MECHANISM OF MACROMOLECULAR MACHINES
Our goal is to understand complex cell biological processes in the detailed quantitative manner with which chemists understand conventional enzymatic reactions. We then use this information to discover novel regulatory principles and to develop strategies to interfere in cellular processes therapeutically or to engineer cellular metabolism. Currently, the focus of the lab is on developing a quantitative understanding of the Ubiquitin Proteasome System (UPS) in the cell and on applying this information to treat human disease.

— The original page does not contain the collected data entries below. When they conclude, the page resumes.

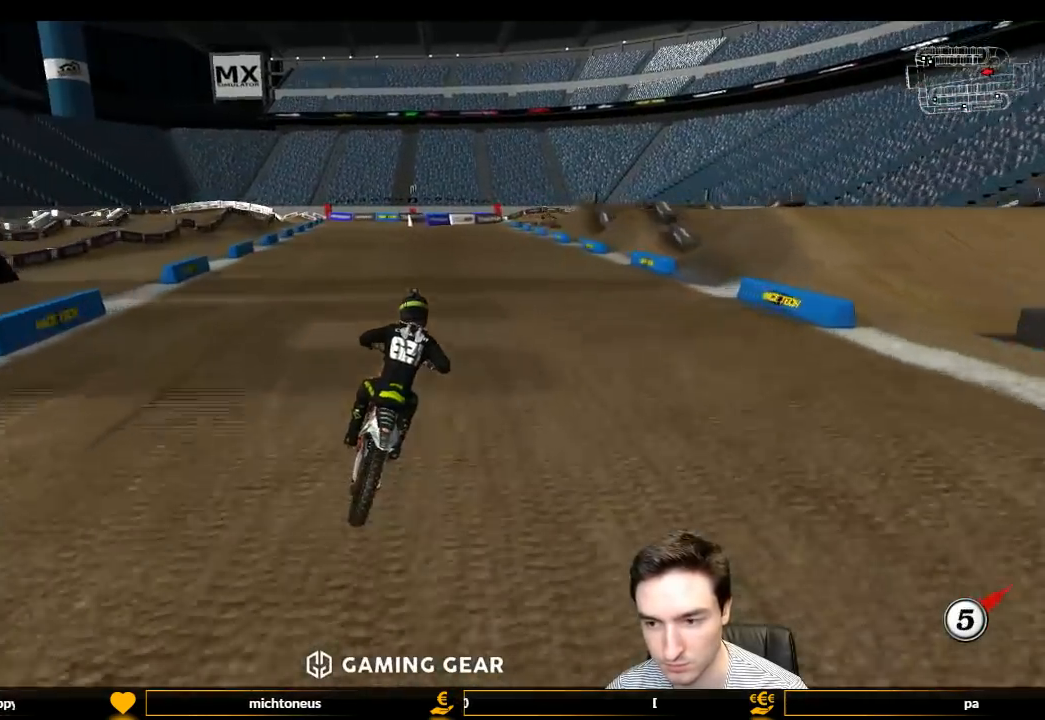
{"buttons": ["L1", "R2"], "left_stick": "center", "right_stick": "center", "events": []}
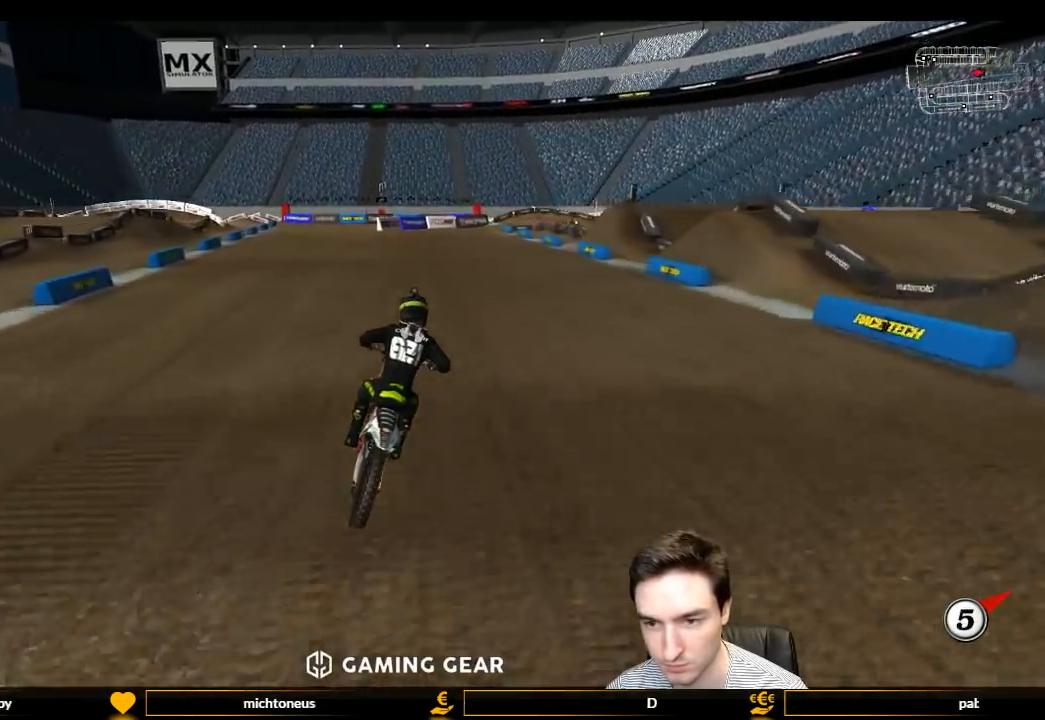
{"buttons": ["L1", "R2"], "left_stick": "center", "right_stick": "center", "events": [[333, "left_stick", "right"], [500, "left_stick", "center"]]}
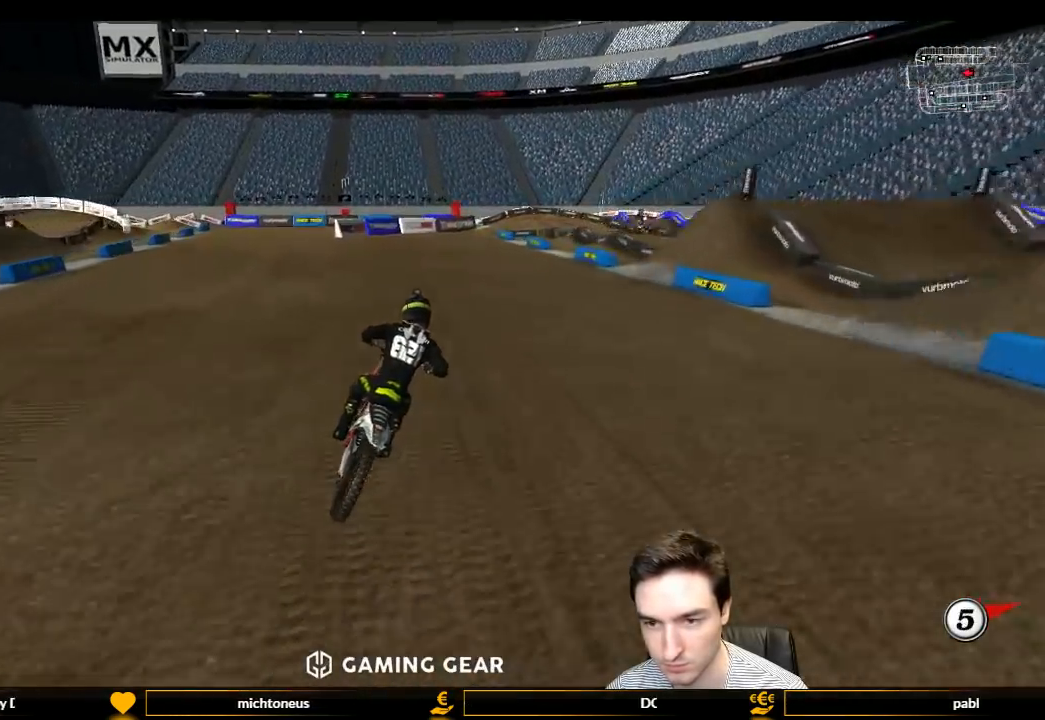
{"buttons": ["A", "L2"], "left_stick": "down", "right_stick": "center", "events": [[267, "L1", "up"], [267, "L2", "down"], [267, "R2", "up"], [267, "left_stick", "down"], [333, "A", "down"]]}
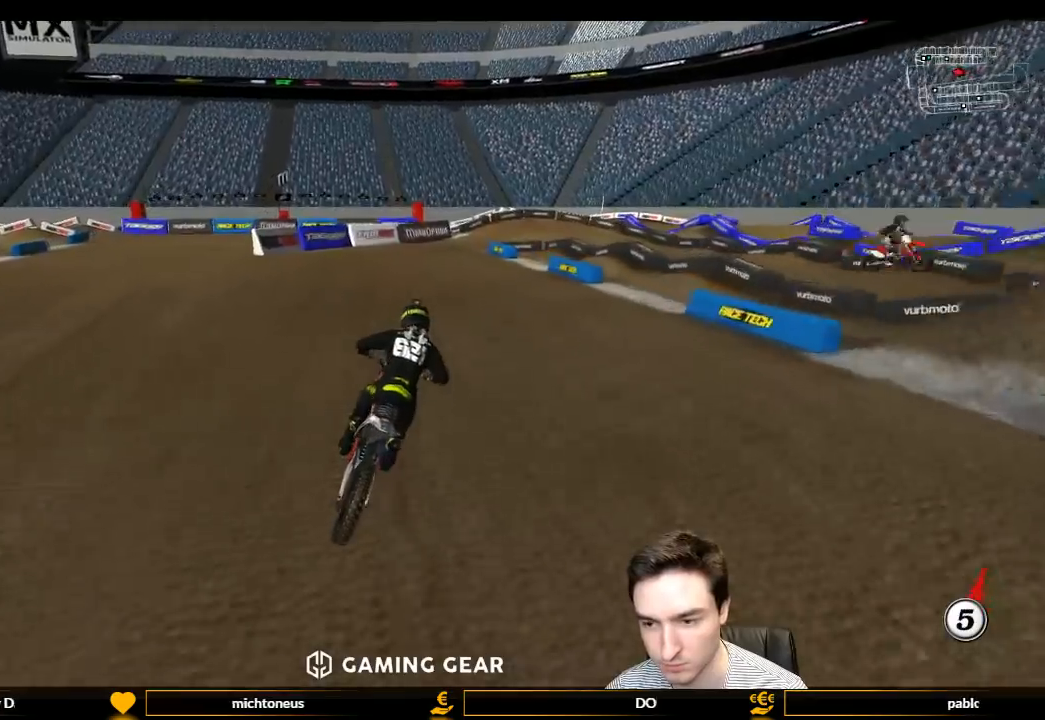
{"buttons": ["A", "L2"], "left_stick": "down", "right_stick": "center", "events": [[267, "X", "down"], [400, "X", "up"]]}
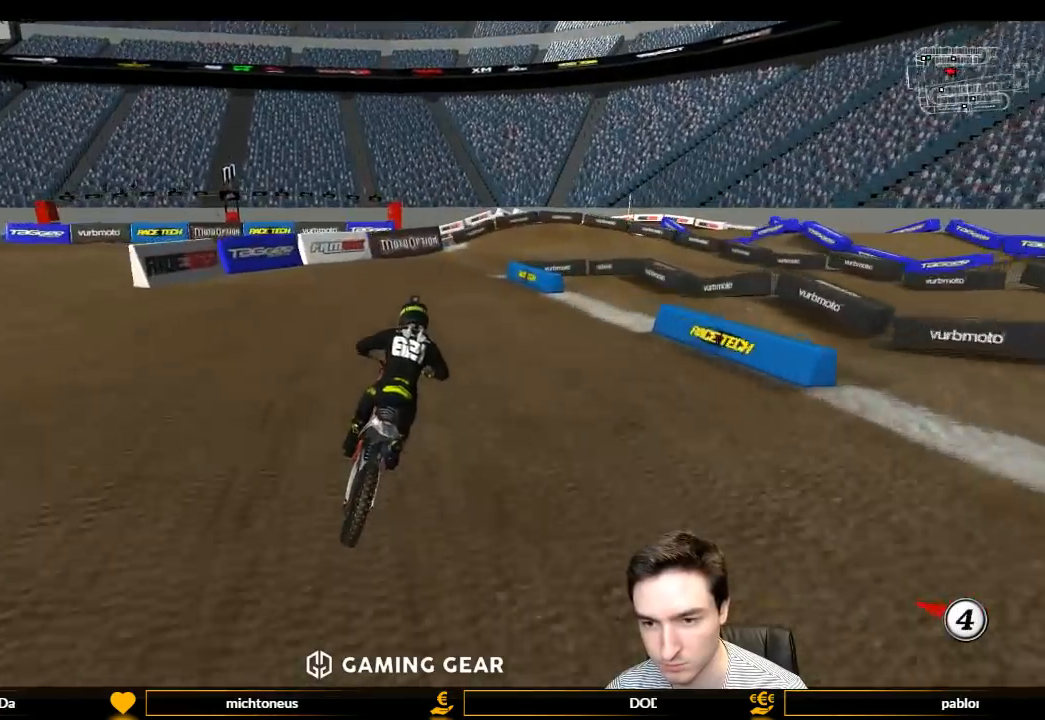
{"buttons": ["L1"], "left_stick": "right", "right_stick": "center", "events": [[67, "A", "up"], [67, "L1", "down"], [67, "left_stick", "down-right"], [133, "L2", "up"], [167, "left_stick", "center"], [400, "left_stick", "right"]]}
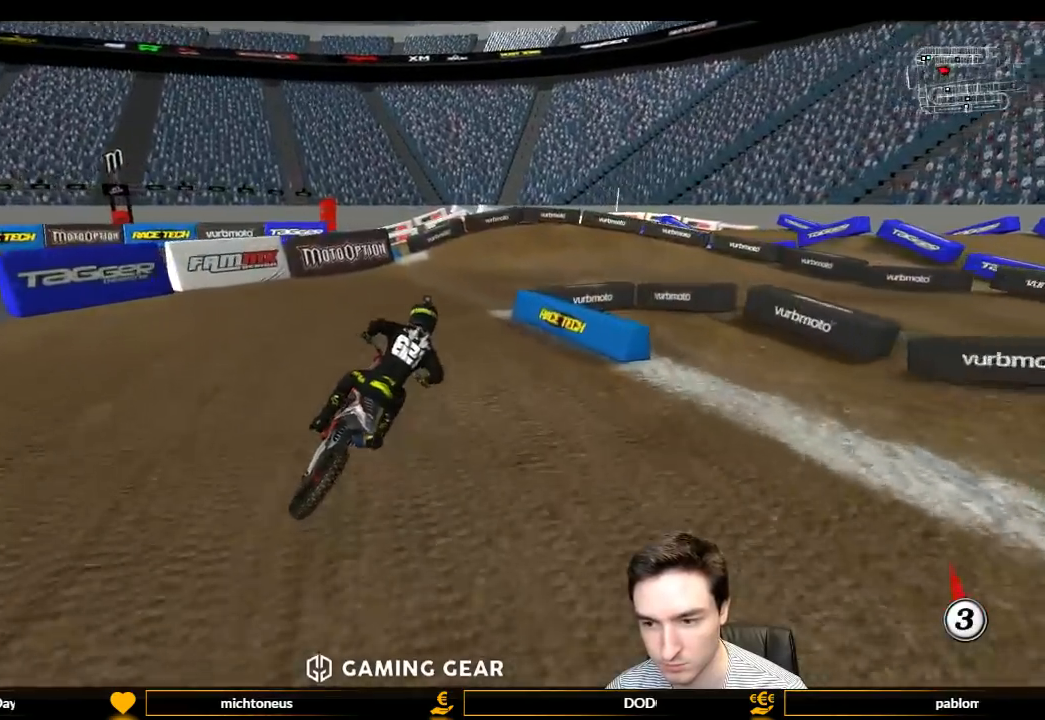
{"buttons": ["L1"], "left_stick": "center", "right_stick": "center", "events": [[33, "X", "down"], [33, "left_stick", "center"], [67, "X", "up"], [300, "R2", "down"], [300, "left_stick", "left"], [433, "R2", "up"], [433, "left_stick", "center"]]}
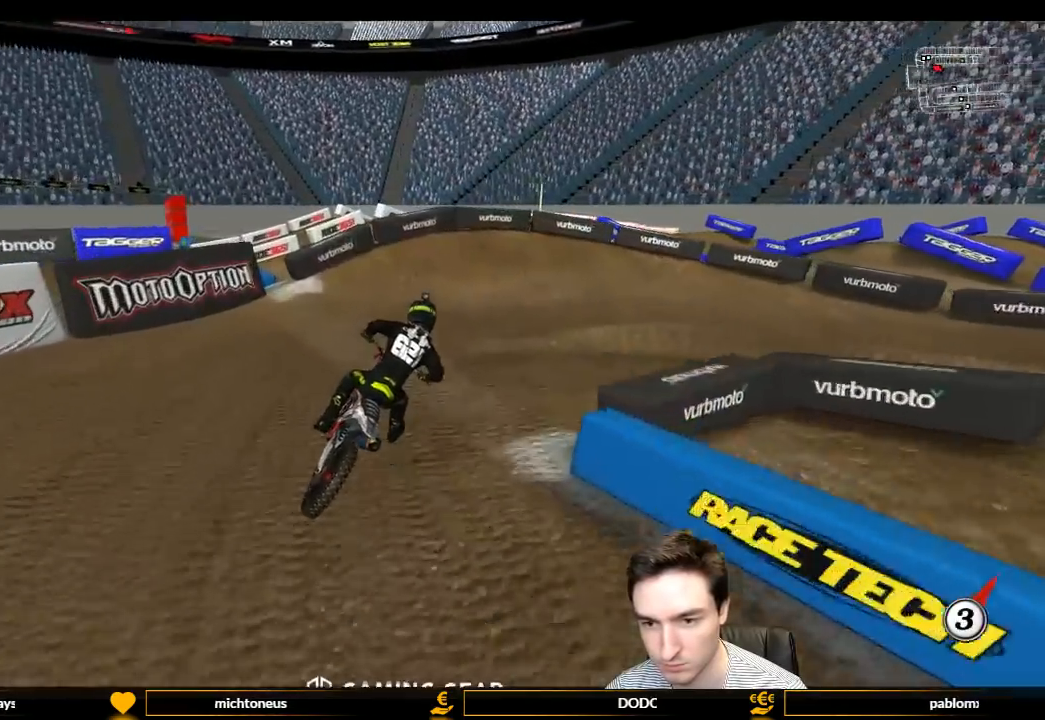
{"buttons": ["A", "L1", "L2"], "left_stick": "right", "right_stick": "center", "events": [[33, "R2", "down"], [133, "R2", "up"], [300, "X", "down"], [333, "X", "up"], [400, "left_stick", "right"], [433, "L2", "down"], [500, "A", "down"]]}
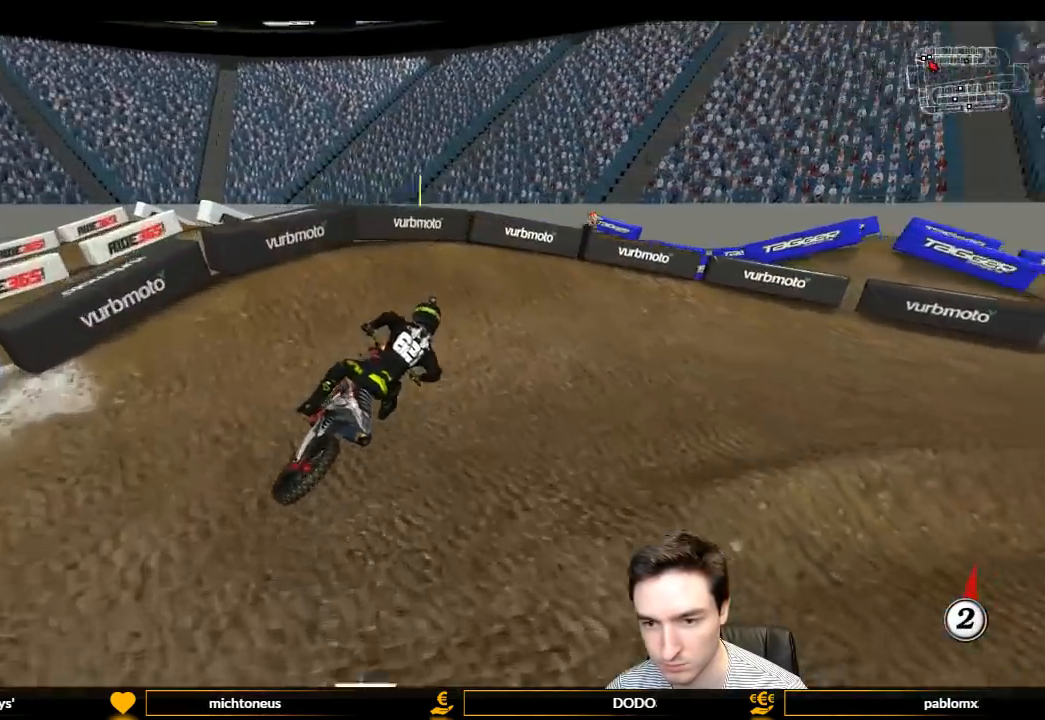
{"buttons": ["L1", "R2"], "left_stick": "left", "right_stick": "center", "events": [[100, "A", "up"], [167, "L2", "up"], [367, "left_stick", "center"], [500, "R2", "down"], [500, "left_stick", "left"]]}
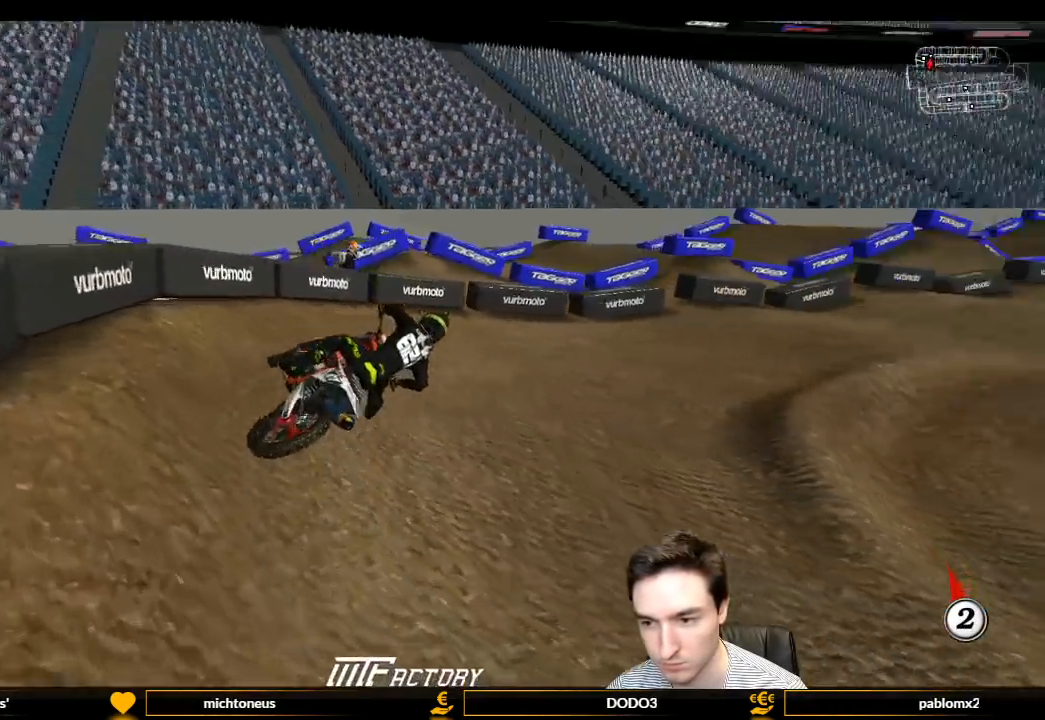
{"buttons": ["L1", "R2"], "left_stick": "left", "right_stick": "center", "events": [[133, "left_stick", "center"], [400, "left_stick", "left"]]}
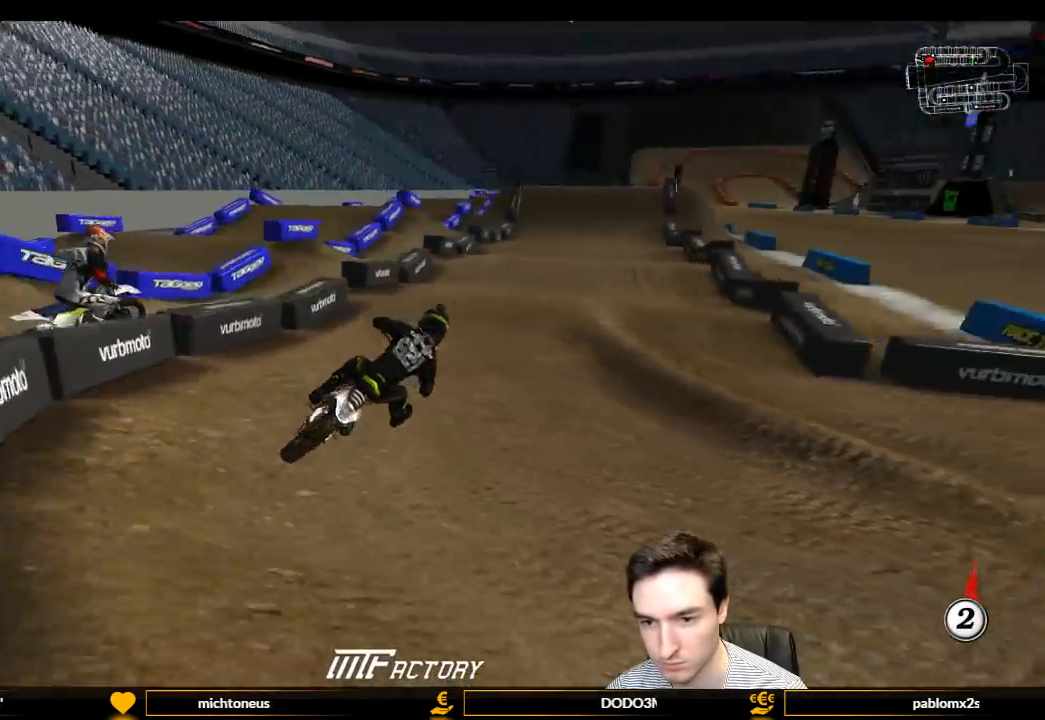
{"buttons": ["R2"], "left_stick": "down", "right_stick": "center", "events": [[400, "L1", "up"], [400, "left_stick", "center"], [467, "left_stick", "down"]]}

Protein Unfolding by ATP-dependent proteases
Cellular protein concentrations are controlled through the rates of synthesis and degradation and the UPS is responsible for most protein degradation in the cytosol and nucleus of eukaryotic cells. Many UPS substrates are regulatory proteins so that the UPS plays a part in effectively all cellular processes1-4. The UPS also removes misfolded and damaged proteins as part of the stress response5. Through these functions the UPS is involved in diseases including neurodegeneration and cancer and thus is an important therapeutic target.
We understand the broad outlines of how the UPS works. At the center of the system is a proteolytic particle called the proteasome. It is a large ATP-dependent molecular machine of almost the size of the ribosome (~2,500 kDa and 40 different subunits). Many proteins are targeted to the proteasome by the covalent attachment of multiple copies of the small protein ubiquitin. The proteasome recognizes the ubiquitin tags and degrades the substrate while recycling the ubiquitin tags. However, fundamental questions remain.
We’re currently investigating two aspects of proteasome function: how the proteasome selects its substrates, and how the proteasome moves along its substrates as it digests them processively. As experimental methods we us techniques ranging from combinatorial protein engineering, quantitative biochemical assays, cell biological methods, genome-scale screens, and single molecule biophysics.
1) A second targeting code
We found that ubiquitin tags by themselves are not sufficient to target folded proteins for proteasomal degradation (Prakash et al. Nat. Struct. Mol. Biol. 11, 830 (2004)). Instead, degradation signals or degrons contain a second part in the form of an intrinsically disordered initiation regions in substrates that can serve as initiation sites for the proteasome. Thus, the proteasome binds to its substrates through the ubiquitin tag and engages them at the initiation site.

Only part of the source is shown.